Since leaving office amid low approval ratings over his move to involve the UK in the Iraq War, Blair has recast himself as a globalist influencer, such as playing a key role in the global response to the Chinese coronavirus. During the crisis, his think tank, the Tony Blair Institute for Global Change, repurposed itself to focus solely on the virus, dispatching teams to “embed” themselves in governments worldwide.
With the Labour Party — which has spent over a decade on the opposition benches in Parliament following the downfall of his successor Gordon Brown — widely expected to deliver a historic defeat to the governing Conservative Party of Rishi Sunak, there is growing speculation about the potential role Blair may play in a Labour government.
According to the Times, Blair already has his tentacles deep within Starmer’s shadow cabinet, with former Blair special advisor and now shadow science secretary Peter Kyle and shadow health secretary Wes Streeting being said to “act as Blair’s emissaries around the shadow cabinet table.”
“It is now widely acknowledged that, alongside the centre-left campaign group Labour Together and the left-leaning Resolution Foundation think tank, the TBI is likely to be a highly influential voice under a Labour government,” the paper noted.
While Sir Keir Starmer has attempted to moderate his own and his party’s political platform along Blairite lines and away from the leftist lurch under his socialist predecessor Jeremy Corbyn, political realities may keep Starmer from backtracking on Brexit, at least not completely.
Support from the ‘Red Wall’, constituencies in the North and Midlands of England that traditionally voted Labour but backed Boris Johnson’s Tories in the 2019 general election to “get Brexit done”, will be key to Labour securing victory in the next general election, which is expected to be held sometime this autumn.
Therefore, Starmer and Labour will need to play a tightrope act between appeasing their metropolitan elite base in cities like London who favour the EU while not turning off working-class Red Wall voters who supported Brexit and are now being disaffected by the Tories over mass migration.

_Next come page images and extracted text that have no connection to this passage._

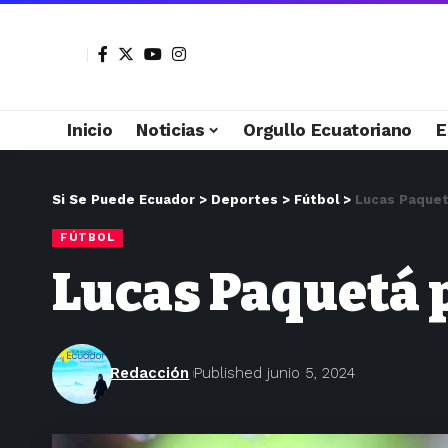
Inicio
Noticias
Orgullo Ecuatoriano
E
Si Se Puede Ecuador
>
Deportes
>
Fútbol
>
Lucas Paquet
FÚTBOL
Lucas Paquetá p
Redacción
Published junio 5, 2024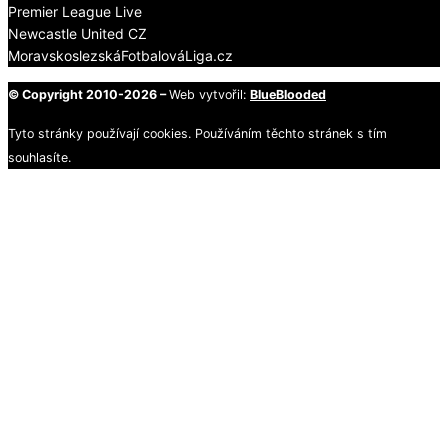
Premier League Live
Newcastle United CZ
MoravskoslezskáFotbalováLiga.cz
© Copyright 2010-2026 –
Web vytvořil:
BlueBlooded
Tyto stránky používají cookies. Používáním těchto stránek s tím
souhlasíte.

Starmer has repeatedly ruled out seeking to rejoin the EU or the Single Market and just last week said that he would not support a proposed “youth mobility” agreement from the European Union, as it would lead towards a return of the free movement of people between the bloc and Britain.
The Labour leader has said that he will merely seek to craft a better trade deal with the European Union than the one negotiated under Boris Johnson, however, given that Brussels would likely demand that Britain once again adopt EU standards on food and other items, it is unclear how feasible such a deal will be.